I’m being facetious, I know, but sometimes that’s what it feels like this time of year.
I read a press release from Fairview Lakes Medical Center that ran in our paper last week, and it prompted me to take a proactive approach to fighting the winter bugs.
The release noted there is a “surge” of influenza cases coming into the center over the past couple of weeks.
I’d been busy and hadn’t been able to find time to go get injected, but, realizing I could do something about the possibility of contracting the most well-known winter virus, I decided to get my flu shot at the Cambridge Medical center Friday.
The nurse there who administered the shot told me they’d seen about a two-fold increase in people coming in for the shot over the past few weeks.
A receptionist warned me about how germs stick to everything, and noted keyboards are pretty much cesspools of disgusting germs and viruses.

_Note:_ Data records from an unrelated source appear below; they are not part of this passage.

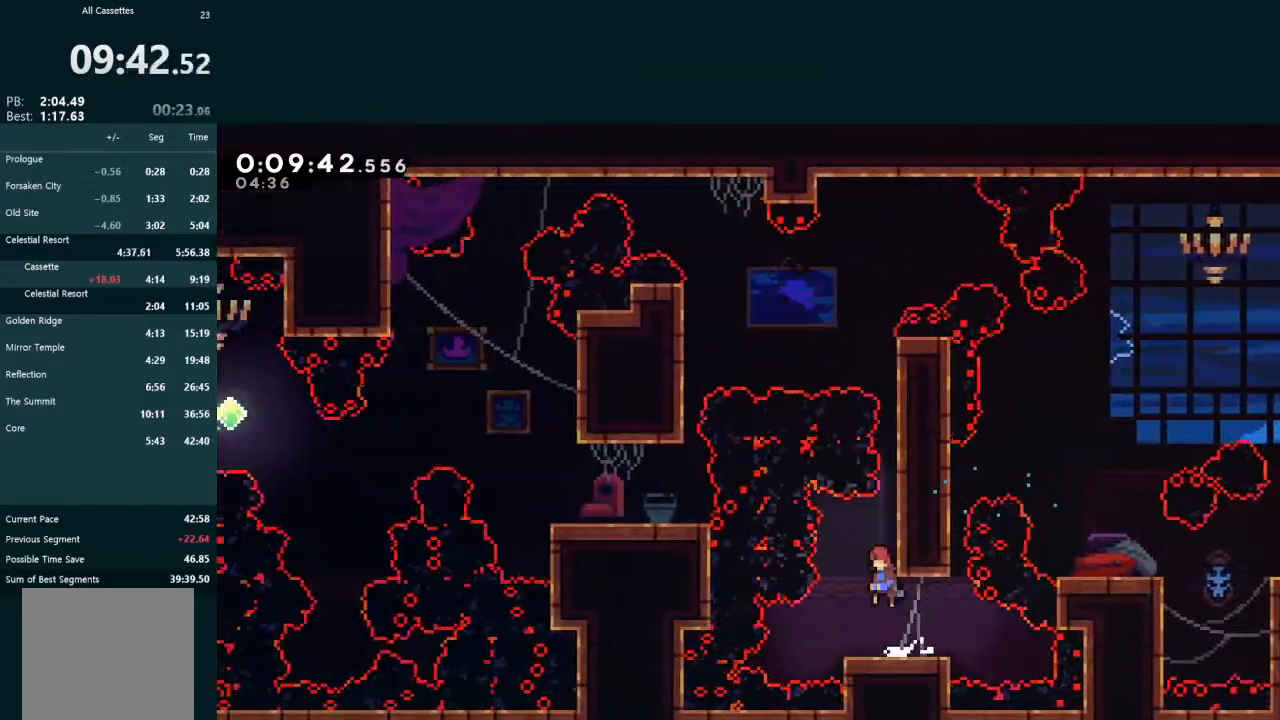
{"buttons": ["A", "L2", "DPAD_UP", "DPAD_RIGHT"], "left_stick": "center", "events": [[100, "A", "up"], [200, "DPAD_RIGHT", "down"], [200, "DPAD_UP", "down"], [200, "L2", "down"], [300, "A", "down"], [433, "A", "up"], [500, "A", "down"]]}
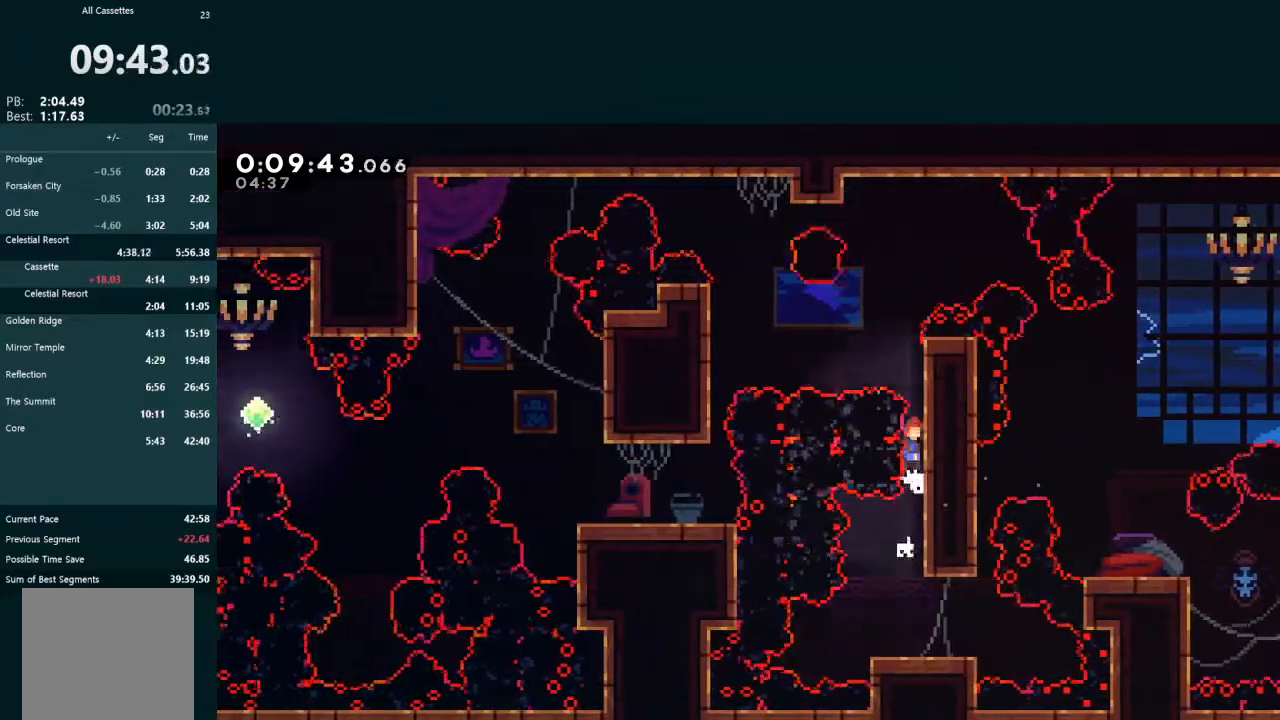
{"buttons": ["A", "L2", "R2", "DPAD_LEFT"], "left_stick": "center", "events": [[400, "DPAD_RIGHT", "up"], [467, "DPAD_LEFT", "down"], [467, "DPAD_UP", "up"], [500, "R2", "down"]]}
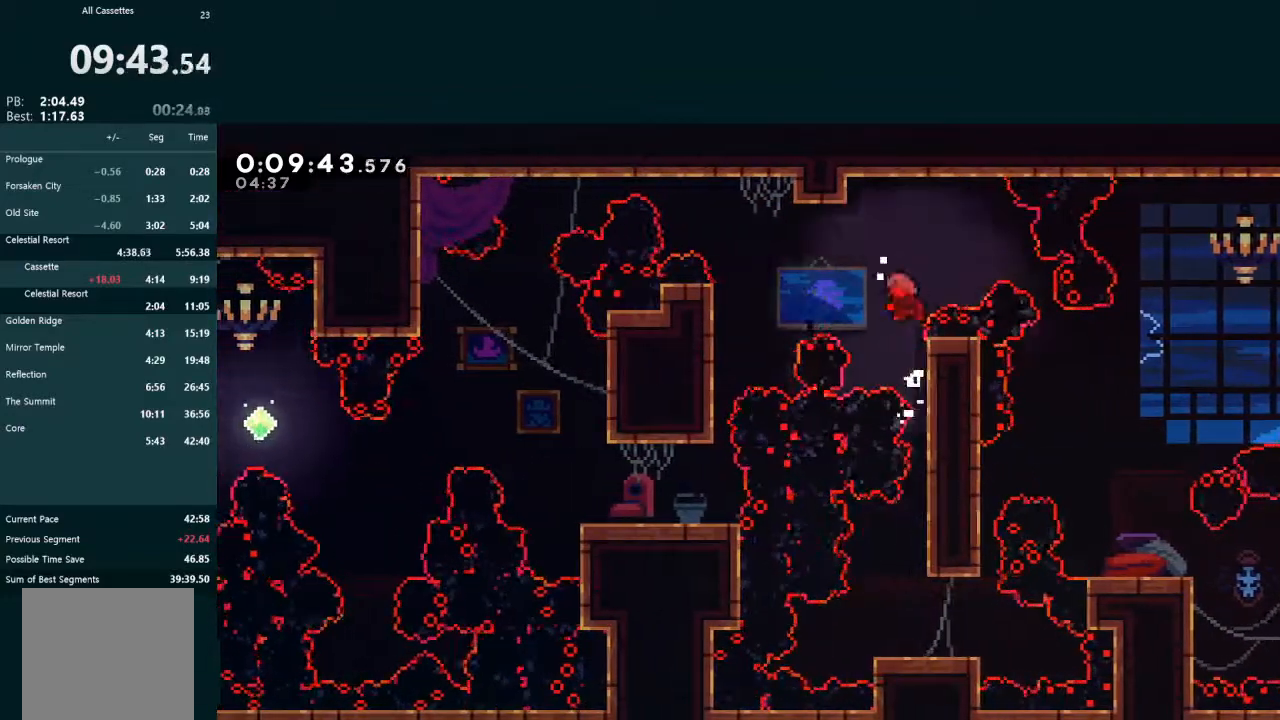
{"buttons": ["DPAD_DOWN"], "left_stick": "center", "events": [[100, "A", "up"], [133, "R2", "up"], [300, "DPAD_LEFT", "up"], [300, "L2", "up"], [333, "DPAD_DOWN", "down"]]}
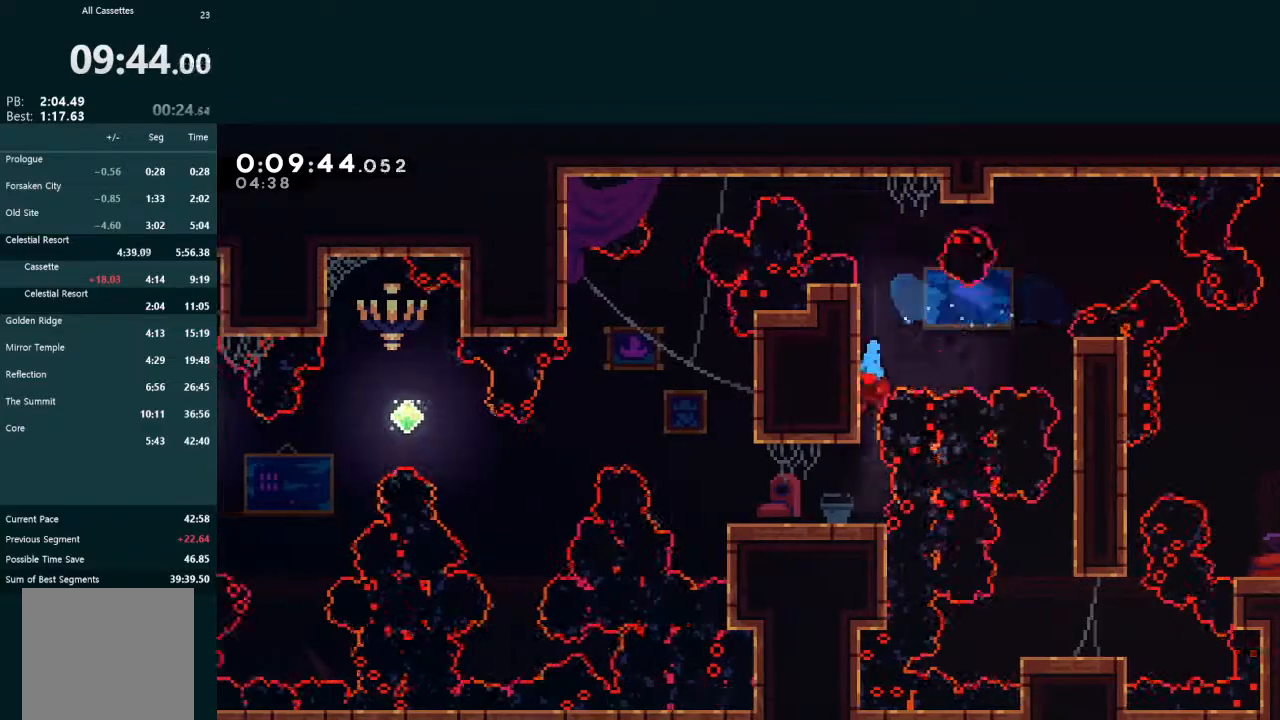
{"buttons": ["A", "DPAD_LEFT"], "left_stick": "center", "events": [[100, "DPAD_DOWN", "up"], [233, "DPAD_LEFT", "down"], [267, "X", "down"], [367, "X", "up"], [467, "A", "down"]]}
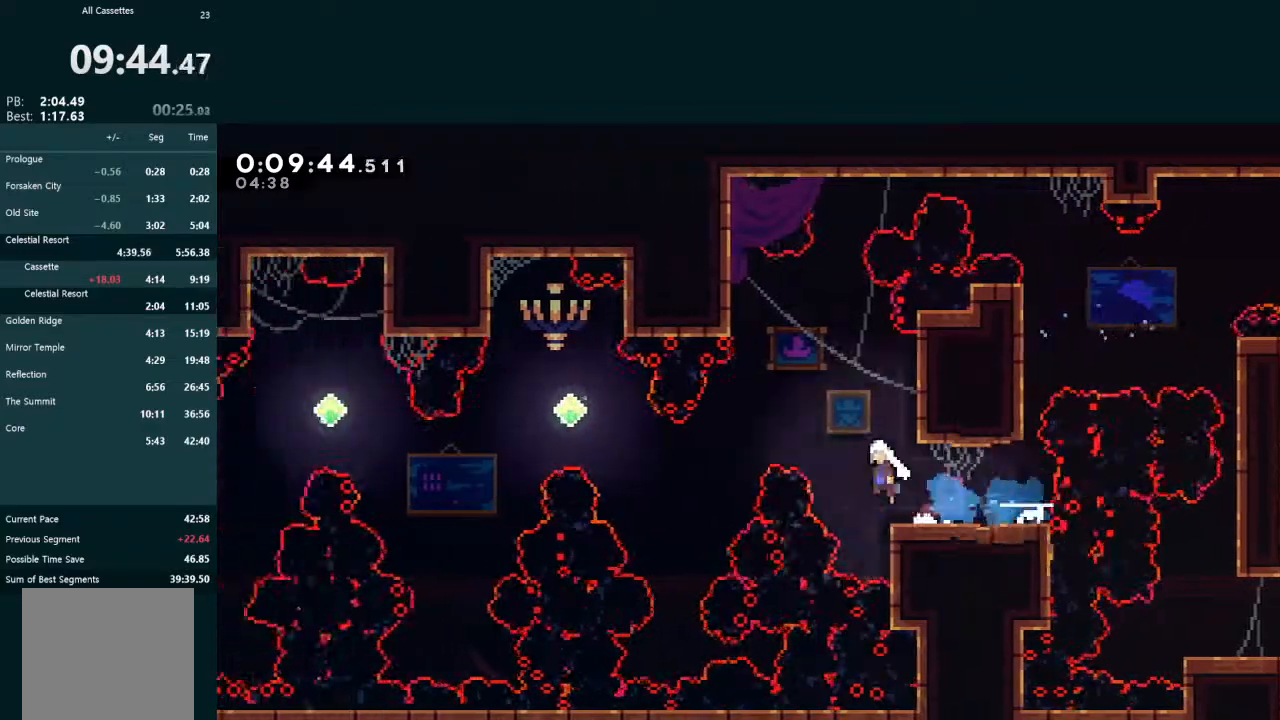
{"buttons": ["X", "DPAD_LEFT"], "left_stick": "center", "events": [[100, "A", "up"], [267, "X", "down"]]}
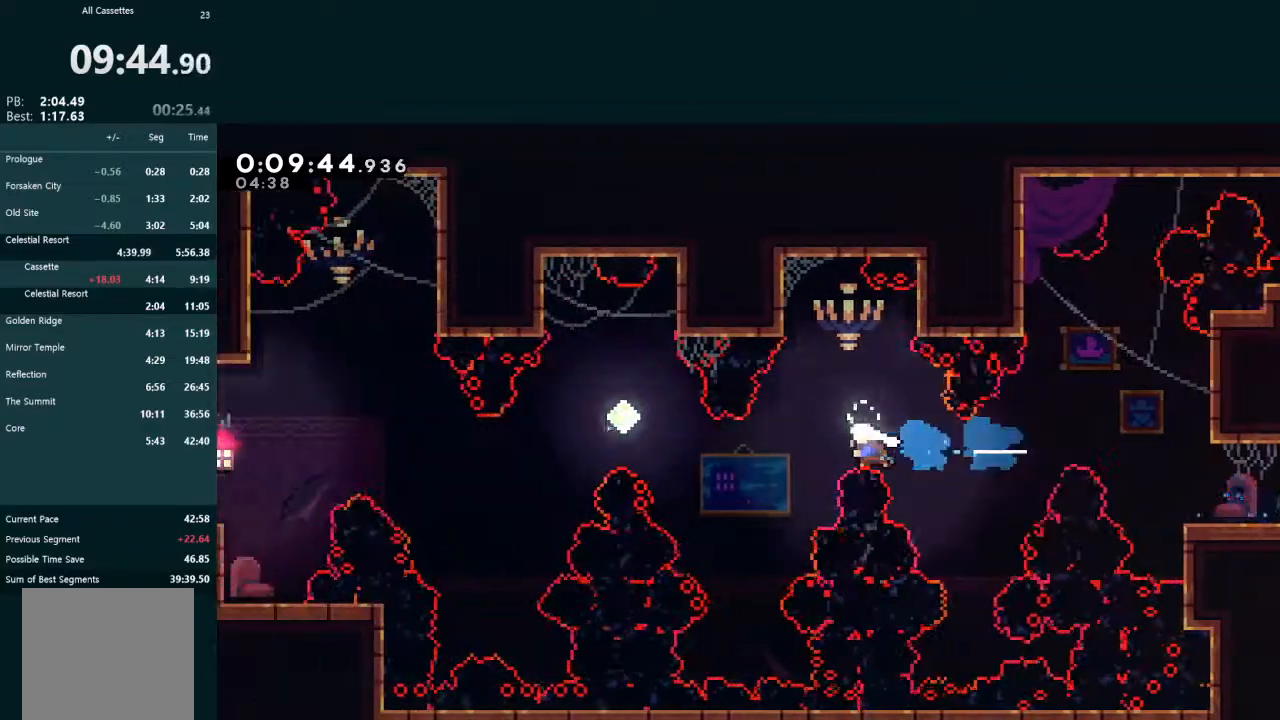
{"buttons": ["L2", "DPAD_UP", "DPAD_LEFT"], "left_stick": "center", "events": [[67, "L2", "down"], [67, "X", "up"], [100, "DPAD_UP", "down"], [300, "X", "down"], [400, "X", "up"]]}
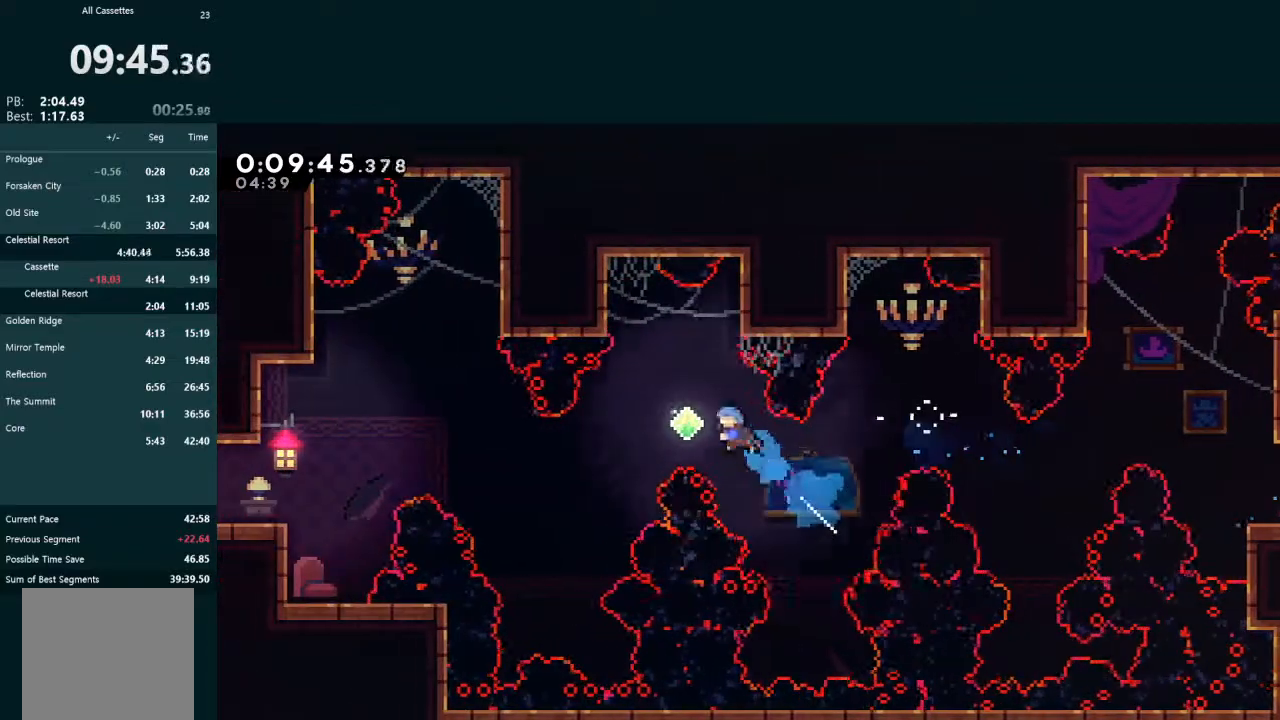
{"buttons": ["L2", "DPAD_UP", "DPAD_LEFT"], "left_stick": "center", "events": []}
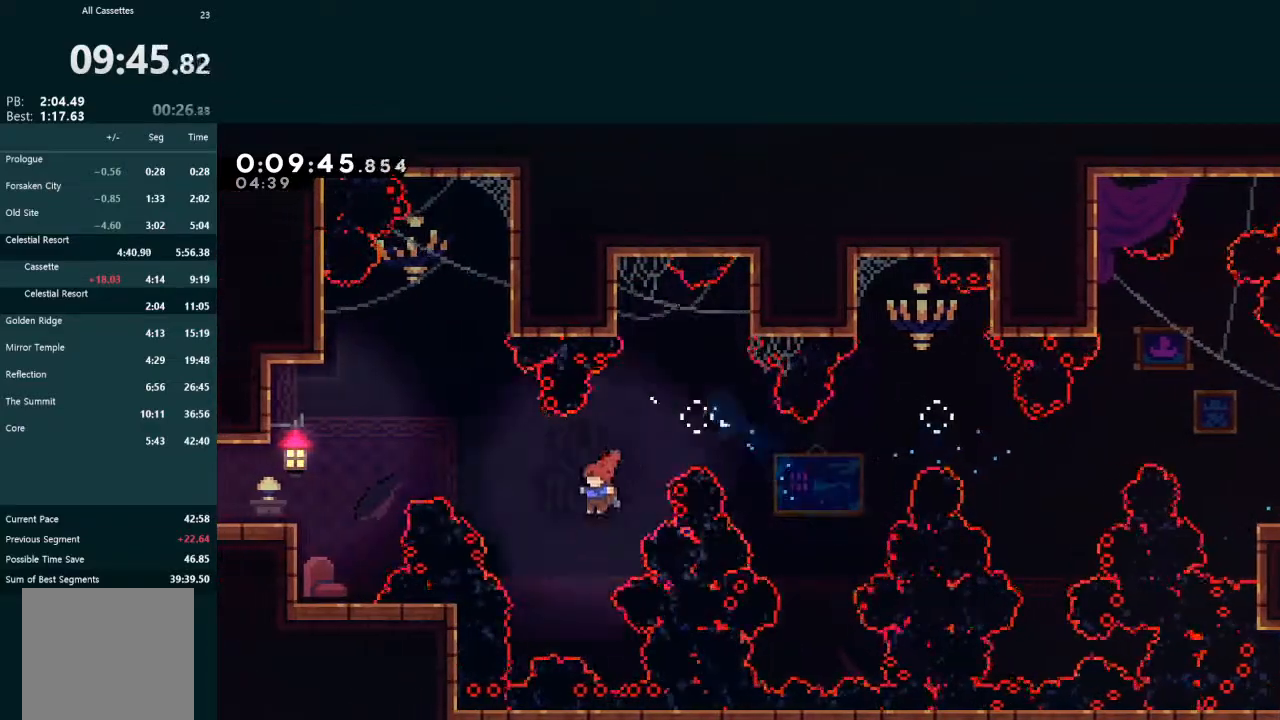
{"buttons": ["L2", "DPAD_UP", "DPAD_LEFT"], "left_stick": "center", "events": [[100, "X", "down"], [233, "X", "up"]]}
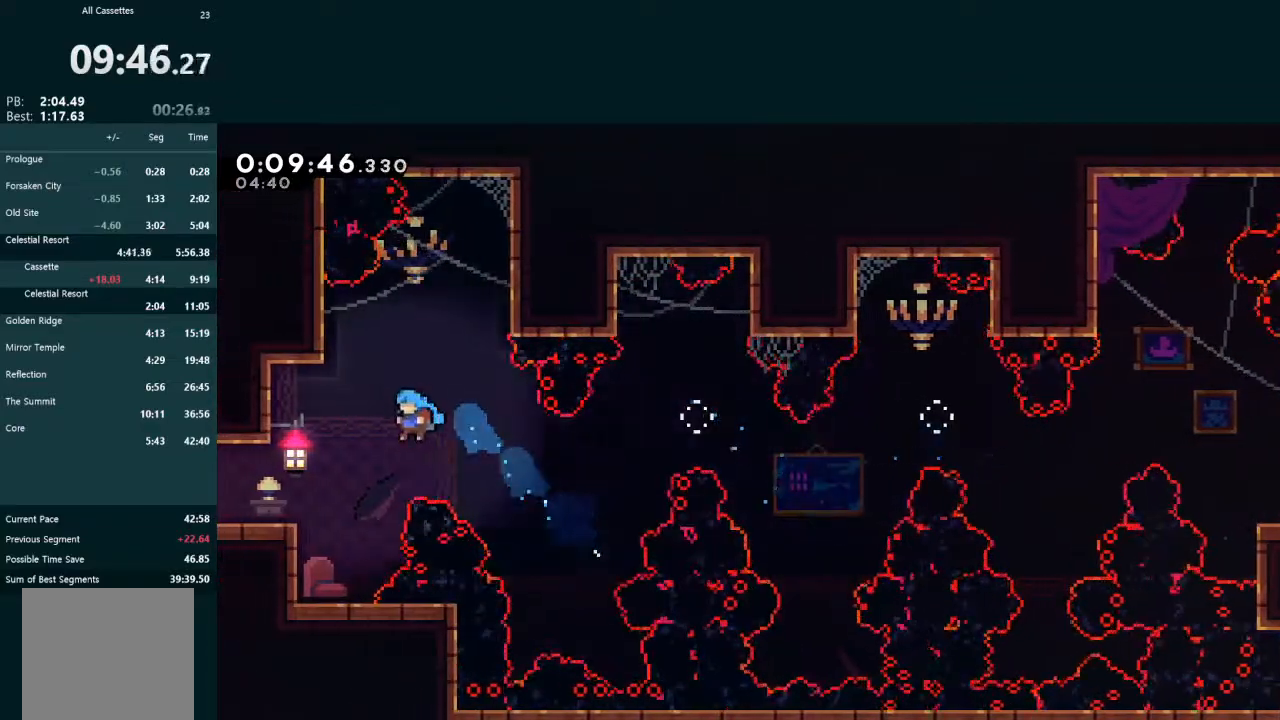
{"buttons": ["A", "L2", "R1", "DPAD_UP", "DPAD_LEFT"], "left_stick": "center", "events": [[400, "A", "down"], [400, "R1", "down"]]}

I washed my hands twice before leaving the clinic.
According to information provided at the medical center to me about the flu shot, it takes about two weeks before the vaccine ramps up to full defensive power.
Even then, a person can still get the flu.
But I figure the shot is better than nothing.
I’d like to avoid the fever, coughing body aches and nausea associated with the flu, if at all possible.
In addition to the flu shot, I plan to take the following steps to prevent contracting the flu and other illnesses:
• Wash my hands a minimum of 50 times a day.
• Spray everyone I know with Lysol or some other kind of disinfectant.
• Buy aforementioned plastic bubble.
• Invent microscope glasses so I can see, and subsequently dodge germs and viruses.